Employers & Health Care, Episode 19327

Consider this note from the CEO of a once-growing technology company in the midst, like too many these days, of a major restructuring.

"As you guys saw from the draft termination letter from [our current health plan], we have had this policy in place for only 13.75 months - 4.25 months short of the number that puts the HIPAA 'portability' guarantee into place for our people. As I understand it, under the law we are all eligible for that guarantee regardless, as we had coverage from [our previous health plan] in the months prior to 8/1. But adding a second look-back carrier to prove that to any third and subsequent carrier inserts one more node of potential administrative failure which the third carrier would fully exploit to deny somebody coverage for any big medical stuff. So regardless of any other administrative decisions re: our people, let's keep this restored coverage in place with [current health plan] until we pass the 18-month mark, in the interest of minimizing potential points of failure on the one thing that could ruin one of our people faster than anything else out there."

Unless we want to write this off as paranoia and/or micro-management, let's consider a really basic question: why should the CEO of a technology company be this knowledgeable - and this anxious in this much detail - about health insurance regulations and how they play out in the real world? Is this anyway to run an economy?
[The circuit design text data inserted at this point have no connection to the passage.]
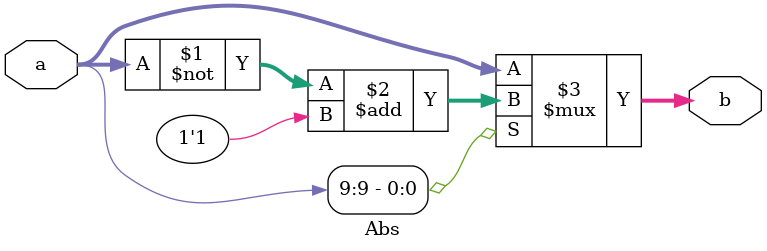
<source format=v>

module Abs 
#(parameter WIDTH=10)
(a, b);

input [WIDTH-1:0] a;
output [WIDTH-1:0] b;

assign b = a[WIDTH-1]?(~a + 1'b1):a;

endmodule 
</source>
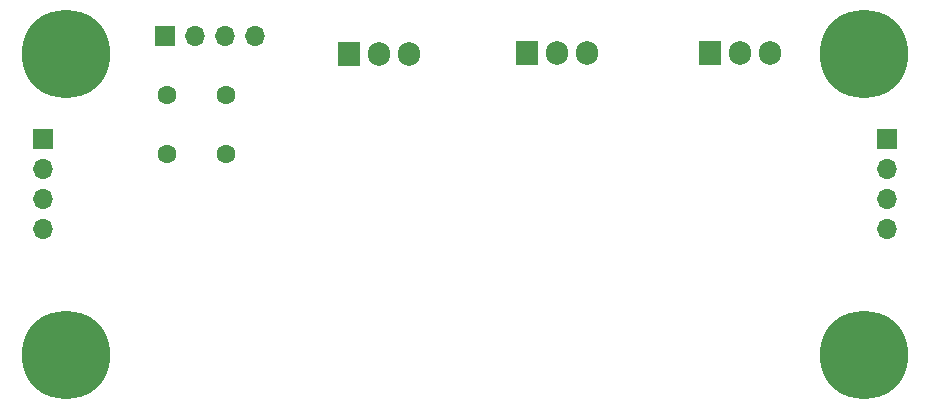
<source format=gbs>
G04 #@! TF.GenerationSoftware,KiCad,Pcbnew,7.0.7*
G04 #@! TF.CreationDate,2023-09-05T10:46:26+02:00*
G04 #@! TF.ProjectId,lt15t3,6c743135-7433-42e6-9b69-6361645f7063,rev?*
G04 #@! TF.SameCoordinates,Original*
G04 #@! TF.FileFunction,Soldermask,Bot*
G04 #@! TF.FilePolarity,Negative*
%FSLAX46Y46*%
G04 Gerber Fmt 4.6, Leading zero omitted, Abs format (unit mm)*
G04 Created by KiCad (PCBNEW 7.0.7) date 2023-09-05 10:46:26*
%MOMM*%
%LPD*%
G01*
G04 APERTURE LIST*
%ADD10C,7.500000*%
%ADD11R,1.700000X1.700000*%
%ADD12O,1.700000X1.700000*%
%ADD13C,1.600000*%
%ADD14R,1.905000X2.000000*%
%ADD15O,1.905000X2.000000*%
G04 APERTURE END LIST*
D10*
G04 #@! TO.C,*
X110500000Y-33000000D03*
G04 #@! TD*
G04 #@! TO.C,*
X110500000Y-58500000D03*
G04 #@! TD*
G04 #@! TO.C,*
X178000000Y-58500000D03*
G04 #@! TD*
G04 #@! TO.C,REF\u002A\u002A*
X178000000Y-33000000D03*
G04 #@! TD*
D11*
G04 #@! TO.C,J1*
X118880000Y-31500000D03*
D12*
X121420000Y-31500000D03*
X123960000Y-31500000D03*
X126500000Y-31500000D03*
G04 #@! TD*
D13*
G04 #@! TO.C,F1*
X124000000Y-36500000D03*
X124000000Y-41500000D03*
G04 #@! TD*
D14*
G04 #@! TO.C,U3*
X149460000Y-32945000D03*
D15*
X152000000Y-32945000D03*
X154540000Y-32945000D03*
G04 #@! TD*
D11*
G04 #@! TO.C,J2*
X180000000Y-40200000D03*
D12*
X180000000Y-42740000D03*
X180000000Y-45280000D03*
X180000000Y-47820000D03*
G04 #@! TD*
D11*
G04 #@! TO.C,J3*
X108500000Y-40200000D03*
D12*
X108500000Y-42740000D03*
X108500000Y-45280000D03*
X108500000Y-47820000D03*
G04 #@! TD*
D13*
G04 #@! TO.C,F2*
X119000000Y-36500000D03*
X119000000Y-41500000D03*
G04 #@! TD*
D14*
G04 #@! TO.C,U4*
X134420000Y-33000000D03*
D15*
X136960000Y-33000000D03*
X139500000Y-33000000D03*
G04 #@! TD*
D14*
G04 #@! TO.C,U5*
X165000000Y-32945000D03*
D15*
X167540000Y-32945000D03*
X170080000Y-32945000D03*
G04 #@! TD*
M02*

</source>
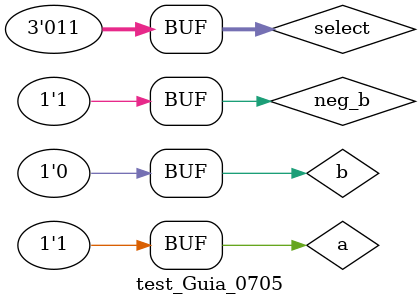
<source format=v>
/*
 Guia_0705.v
 0860668 - Ana Clara Lonczynski
*/

module Guia_0705 (output selected_out, input a, input b, input [2:0] select, input neg_b);

// Definindo o valor de 'b' dependendo da chave de negação
wire b_neg;
assign b_neg = neg_b ? ~b : b; // Se neg_b for 1, inverte o valor de b, caso contrário, mantém igual

// Definindo as operações lógicas
wire not_result, and_result, nand_result, or_result, nor_result, xor_result, xnor_result;

// Operações lógicas
assign not_result = ~a;            // Operação NOT (somente com 'a')
assign and_result = a & b_neg;     // Operação AND
assign nand_result = ~(a & b_neg); // Operação NAND
assign or_result = a | b_neg;      // Operação OR
assign nor_result = ~(a | b_neg);  // Operação NOR
assign xor_result = a ^ b_neg;     // Operação XOR
assign xnor_result = ~(a ^ b_neg); // Operação XNOR

// Fios intermediários para cada operação
wire [6:0] results;
assign results[0] = not_result;
assign results[1] = and_result;
assign results[2] = nand_result;
assign results[3] = or_result;
assign results[4] = nor_result;
assign results[5] = xor_result;
assign results[6] = xnor_result;

// Saída selecionada com base na chave de seleção (3 bits para 7 operações)
assign selected_out = results[select];

endmodule

// Módulo de teste
module test_Guia_0705;

reg a, b, neg_b;
reg [2:0] select;
wire selected_out;

// Instanciando o módulo principal
Guia_0705 LU (selected_out, a, b, select, neg_b);

// Início dos testes
initial begin
    $display("Guia_0705 - Testes da Unidade Lógica");
    $display("a b neg_b select | Selected Out");
    $monitor("%b %b   %b    %3b   |     %b", a, b, neg_b, select, selected_out);

    // Testes com combinações de entradas e chaves de seleção
    a = 0; b = 0; neg_b = 0; select = 3'b000; #10; // NOT
    a = 0; b = 1; neg_b = 0; select = 3'b000; #10; // NOT
    a = 1; b = 0; neg_b = 0; select = 3'b000; #10; // NOT
    a = 1; b = 1; neg_b = 0; select = 3'b000; #10; // NOT

    select = 3'b001; // Testando AND
    a = 0; b = 0; neg_b = 0; #10; // AND
    a = 0; b = 1; neg_b = 0; #10; // AND
    a = 1; b = 0; neg_b = 0; #10; // AND
    a = 1; b = 1; neg_b = 0; #10; // AND

    select = 3'b010; // Testando NAND
    a = 0; b = 0; neg_b = 0; #10; // NAND
    a = 0; b = 1; neg_b = 0; #10; // NAND
    a = 1; b = 0; neg_b = 0; #10; // NAND
    a = 1; b = 1; neg_b = 0; #10; // NAND

    select = 3'b011; // Testando OR
    a = 0; b = 0; neg_b = 0; #10; // OR
    a = 0; b = 1; neg_b = 0; #10; // OR
    a = 1; b = 0; neg_b = 0; #10; // OR
    a = 1; b = 1; neg_b = 0; #10; // OR

    select = 3'b100; // Testando NOR
    a = 0; b = 0; neg_b = 0; #10; // NOR
    a = 0; b = 1; neg_b = 0; #10; // NOR
    a = 1; b = 0; neg_b = 0; #10; // NOR
    a = 1; b = 1; neg_b = 0; #10; // NOR

    select = 3'b101; // Testando XOR
    a = 0; b = 0; neg_b = 0; #10; // XOR
    a = 0; b = 1; neg_b = 0; #10; // XOR
    a = 1; b = 0; neg_b = 0; #10; // XOR
    a = 1; b = 1; neg_b = 0; #10; // XOR

    select = 3'b110; // Testando XNOR
    a = 0; b = 0; neg_b = 0; #10; // XNOR
    a = 0; b = 1; neg_b = 0; #10; // XNOR
    a = 1; b = 0; neg_b = 0; #10; // XNOR
    a = 1; b = 1; neg_b = 0; #10; // XNOR

    // Teste com neg_b ativado
    a = 1; b = 1; neg_b = 1; select = 3'b001; #10; // AND com negação de b
    a = 1; b = 0; neg_b = 1; select = 3'b011; #10; // OR com negação de b
end

endmodule

</source>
The right answer, as with so much in health care is political. Health insurance should be completely portable for all US citizens, among all licensed health plan carriers; if one element of the Obama health reform package survives the next political storm, this should be it - so that the busy people charged with growing the US economy out of this miserable hole can focus on their real jobs.

In the meanwhile, if you were reporting to or consulting with this CEO, would you agree with what he says his company should do?